In deze zaak heeft het Gerechtshof Amsterdam op 13 juni 2023 een tussenbeschikking gegeven in een hoger beroep betreffende de zorgregeling voor twee minderjarigen, [minderjarige 1] en [minderjarige 2]. De moeder, verzoekster in principaal hoger beroep, en de vader, verweerder in principaal hoger beroep, zijn betrokken bij een complexe situatie die vraagt om zorgvuldige afweging van de belangen van de kinderen. Het hof heeft besloten de behandeling van de zaak aan te houden in afwachting van de resultaten van de hulpverleningstrajecten voor de ouders en de kinderen. Een voorlopige zorgregeling is vastgesteld voor de omgang tussen de vader en het jongste kind, [minderjarige 2].
De zaak is eerder behandeld op 28 juni 2022, waarbij het hof de Raad voor de Kinderbescherming heeft verzocht om onderzoek te doen naar de situatie van de kinderen. De Raad heeft op 19 januari 2023 gerapporteerd dat de kinderen, vooral [minderjarige 1], in een zorgelijke toestand verkeren, met ernstige emotionele problemen en een verstoorde relatie met de vader. Het hof heeft vastgesteld dat de ouders bereid zijn om deel te nemen aan een hulpverleningstraject, genaamd Ouderschap Blijft, om hun communicatie en samenwerking te verbeteren in het belang van de kinderen.

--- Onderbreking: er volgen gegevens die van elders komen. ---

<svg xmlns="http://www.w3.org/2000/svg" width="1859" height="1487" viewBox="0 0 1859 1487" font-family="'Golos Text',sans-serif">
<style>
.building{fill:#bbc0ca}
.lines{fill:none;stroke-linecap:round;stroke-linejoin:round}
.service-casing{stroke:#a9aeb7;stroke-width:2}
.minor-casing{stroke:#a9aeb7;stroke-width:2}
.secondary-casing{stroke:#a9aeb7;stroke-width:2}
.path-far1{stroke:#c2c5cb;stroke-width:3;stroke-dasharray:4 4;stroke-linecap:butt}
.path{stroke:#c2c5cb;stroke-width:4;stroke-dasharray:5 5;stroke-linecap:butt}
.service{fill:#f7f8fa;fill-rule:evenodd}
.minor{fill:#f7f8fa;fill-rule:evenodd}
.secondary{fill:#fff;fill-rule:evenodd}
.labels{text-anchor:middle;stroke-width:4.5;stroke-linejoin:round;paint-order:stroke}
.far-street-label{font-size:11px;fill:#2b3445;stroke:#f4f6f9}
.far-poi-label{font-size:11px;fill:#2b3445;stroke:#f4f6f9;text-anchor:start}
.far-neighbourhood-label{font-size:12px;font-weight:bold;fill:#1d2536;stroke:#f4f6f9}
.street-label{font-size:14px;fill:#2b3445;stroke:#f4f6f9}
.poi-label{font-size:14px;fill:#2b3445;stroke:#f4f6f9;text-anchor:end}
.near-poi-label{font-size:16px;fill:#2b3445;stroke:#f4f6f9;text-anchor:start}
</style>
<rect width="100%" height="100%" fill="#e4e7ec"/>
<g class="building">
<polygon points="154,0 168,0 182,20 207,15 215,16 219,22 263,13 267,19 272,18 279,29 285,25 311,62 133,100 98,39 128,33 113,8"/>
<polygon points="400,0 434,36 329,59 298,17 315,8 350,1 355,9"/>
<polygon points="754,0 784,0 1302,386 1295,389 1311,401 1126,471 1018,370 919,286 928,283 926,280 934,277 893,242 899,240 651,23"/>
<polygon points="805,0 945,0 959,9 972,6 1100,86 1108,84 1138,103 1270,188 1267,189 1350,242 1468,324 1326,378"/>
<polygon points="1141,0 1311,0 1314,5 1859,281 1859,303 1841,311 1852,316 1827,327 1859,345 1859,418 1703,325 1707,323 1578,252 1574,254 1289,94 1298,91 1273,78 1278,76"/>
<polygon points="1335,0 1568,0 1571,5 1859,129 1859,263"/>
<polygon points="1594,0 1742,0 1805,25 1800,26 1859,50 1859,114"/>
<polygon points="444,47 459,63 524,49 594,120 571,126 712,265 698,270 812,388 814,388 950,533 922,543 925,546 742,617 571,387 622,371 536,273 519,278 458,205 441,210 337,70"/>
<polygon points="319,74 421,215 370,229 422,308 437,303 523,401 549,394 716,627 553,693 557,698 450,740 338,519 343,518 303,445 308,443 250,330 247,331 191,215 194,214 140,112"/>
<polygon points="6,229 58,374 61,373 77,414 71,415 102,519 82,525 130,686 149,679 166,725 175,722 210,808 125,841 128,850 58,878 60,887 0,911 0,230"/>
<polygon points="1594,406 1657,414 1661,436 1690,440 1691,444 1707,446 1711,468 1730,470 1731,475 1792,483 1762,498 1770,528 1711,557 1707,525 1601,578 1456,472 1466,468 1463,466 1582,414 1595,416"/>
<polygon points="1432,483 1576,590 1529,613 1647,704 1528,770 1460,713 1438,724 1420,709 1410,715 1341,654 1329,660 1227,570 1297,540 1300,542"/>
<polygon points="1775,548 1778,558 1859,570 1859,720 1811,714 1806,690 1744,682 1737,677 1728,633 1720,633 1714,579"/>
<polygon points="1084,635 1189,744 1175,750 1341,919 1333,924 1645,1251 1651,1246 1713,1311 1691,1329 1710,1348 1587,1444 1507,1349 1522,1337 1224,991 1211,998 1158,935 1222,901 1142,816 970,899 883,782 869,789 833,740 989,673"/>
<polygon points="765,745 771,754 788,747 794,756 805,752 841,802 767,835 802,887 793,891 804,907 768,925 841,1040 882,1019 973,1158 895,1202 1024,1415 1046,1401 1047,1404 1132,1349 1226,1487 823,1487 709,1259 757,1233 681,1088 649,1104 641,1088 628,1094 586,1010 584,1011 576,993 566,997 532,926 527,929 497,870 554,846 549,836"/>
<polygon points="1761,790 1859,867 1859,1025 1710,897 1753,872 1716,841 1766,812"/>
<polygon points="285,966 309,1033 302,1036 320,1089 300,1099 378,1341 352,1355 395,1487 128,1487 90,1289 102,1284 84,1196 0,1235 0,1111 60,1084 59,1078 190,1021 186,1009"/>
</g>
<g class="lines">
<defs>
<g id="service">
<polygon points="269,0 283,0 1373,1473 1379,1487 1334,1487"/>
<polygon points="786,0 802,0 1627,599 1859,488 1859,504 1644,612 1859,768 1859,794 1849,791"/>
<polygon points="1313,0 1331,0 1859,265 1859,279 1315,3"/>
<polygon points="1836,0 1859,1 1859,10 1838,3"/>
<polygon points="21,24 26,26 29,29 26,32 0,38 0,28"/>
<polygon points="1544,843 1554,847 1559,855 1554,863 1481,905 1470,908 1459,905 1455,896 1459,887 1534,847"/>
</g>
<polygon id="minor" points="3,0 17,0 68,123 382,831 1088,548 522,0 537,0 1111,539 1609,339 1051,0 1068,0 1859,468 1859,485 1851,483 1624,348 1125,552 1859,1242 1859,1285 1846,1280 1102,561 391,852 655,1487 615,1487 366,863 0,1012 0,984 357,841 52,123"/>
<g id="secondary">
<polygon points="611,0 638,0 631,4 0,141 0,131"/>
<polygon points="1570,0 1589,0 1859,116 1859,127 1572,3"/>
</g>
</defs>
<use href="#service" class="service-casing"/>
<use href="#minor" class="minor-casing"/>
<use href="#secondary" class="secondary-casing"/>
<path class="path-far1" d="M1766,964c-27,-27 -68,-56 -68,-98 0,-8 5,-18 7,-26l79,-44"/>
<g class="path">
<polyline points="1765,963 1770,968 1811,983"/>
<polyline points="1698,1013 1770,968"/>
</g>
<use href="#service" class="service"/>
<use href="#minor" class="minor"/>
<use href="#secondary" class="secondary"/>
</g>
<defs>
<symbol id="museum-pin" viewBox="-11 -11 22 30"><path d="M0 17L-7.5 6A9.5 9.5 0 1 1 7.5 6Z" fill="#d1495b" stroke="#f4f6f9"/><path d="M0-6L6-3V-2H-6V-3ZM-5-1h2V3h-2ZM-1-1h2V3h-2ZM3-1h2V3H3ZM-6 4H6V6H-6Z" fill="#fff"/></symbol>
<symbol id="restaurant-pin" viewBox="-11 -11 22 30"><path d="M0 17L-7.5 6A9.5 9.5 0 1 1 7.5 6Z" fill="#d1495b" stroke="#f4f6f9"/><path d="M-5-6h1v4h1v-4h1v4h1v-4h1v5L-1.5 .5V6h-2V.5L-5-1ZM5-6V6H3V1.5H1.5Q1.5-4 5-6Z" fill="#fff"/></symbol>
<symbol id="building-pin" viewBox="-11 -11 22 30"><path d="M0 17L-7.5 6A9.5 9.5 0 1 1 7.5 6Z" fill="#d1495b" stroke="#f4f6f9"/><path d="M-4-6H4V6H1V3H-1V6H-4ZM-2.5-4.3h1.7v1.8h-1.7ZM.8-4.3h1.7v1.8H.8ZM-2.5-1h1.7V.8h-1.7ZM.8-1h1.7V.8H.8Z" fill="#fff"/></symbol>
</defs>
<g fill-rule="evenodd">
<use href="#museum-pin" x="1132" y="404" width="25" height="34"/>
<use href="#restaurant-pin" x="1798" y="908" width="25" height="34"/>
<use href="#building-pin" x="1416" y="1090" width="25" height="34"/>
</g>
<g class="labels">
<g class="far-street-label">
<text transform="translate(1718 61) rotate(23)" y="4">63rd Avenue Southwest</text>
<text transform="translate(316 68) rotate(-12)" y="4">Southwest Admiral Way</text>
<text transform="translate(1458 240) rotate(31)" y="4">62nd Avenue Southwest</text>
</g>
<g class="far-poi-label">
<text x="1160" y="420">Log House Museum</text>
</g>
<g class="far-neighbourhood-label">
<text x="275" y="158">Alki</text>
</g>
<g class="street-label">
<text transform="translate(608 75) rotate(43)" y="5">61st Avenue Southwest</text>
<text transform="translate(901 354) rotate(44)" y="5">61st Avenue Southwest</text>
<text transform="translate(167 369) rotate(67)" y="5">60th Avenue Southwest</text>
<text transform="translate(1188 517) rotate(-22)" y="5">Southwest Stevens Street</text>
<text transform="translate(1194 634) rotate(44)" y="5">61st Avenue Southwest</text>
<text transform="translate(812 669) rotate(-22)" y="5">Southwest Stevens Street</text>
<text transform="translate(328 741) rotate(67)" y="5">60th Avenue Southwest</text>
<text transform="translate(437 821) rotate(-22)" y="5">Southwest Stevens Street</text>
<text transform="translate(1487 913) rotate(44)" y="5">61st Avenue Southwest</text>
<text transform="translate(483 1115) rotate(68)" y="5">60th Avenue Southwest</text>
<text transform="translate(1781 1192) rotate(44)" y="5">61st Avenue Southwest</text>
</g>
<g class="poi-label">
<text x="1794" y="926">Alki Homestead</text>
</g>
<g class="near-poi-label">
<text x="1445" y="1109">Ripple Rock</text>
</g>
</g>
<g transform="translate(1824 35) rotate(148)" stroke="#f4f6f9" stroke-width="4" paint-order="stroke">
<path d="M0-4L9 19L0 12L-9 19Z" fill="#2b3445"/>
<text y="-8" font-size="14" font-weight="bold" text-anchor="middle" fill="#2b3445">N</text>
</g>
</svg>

De behandeling van de zaak is aangehouden tot 10 maart 2024, waarbij het hof de advocaten heeft verzocht om uiterlijk twee weken voor deze datum schriftelijk te rapporteren over de voortgang van de hulpverlening. De voorlopige zorgregeling houdt in dat de vader en [minderjarige 2] iedere vrijdag van 14.30 uur tot 16.45 uur omgang hebben, onder begeleiding van een hulpverlener. Het hof benadrukt het belang van hulpverlening voor zowel de ouders als de kinderen, en de noodzaak om de situatie van de kinderen te verbeteren voordat verdere beslissingen over de zorgregeling worden genomen.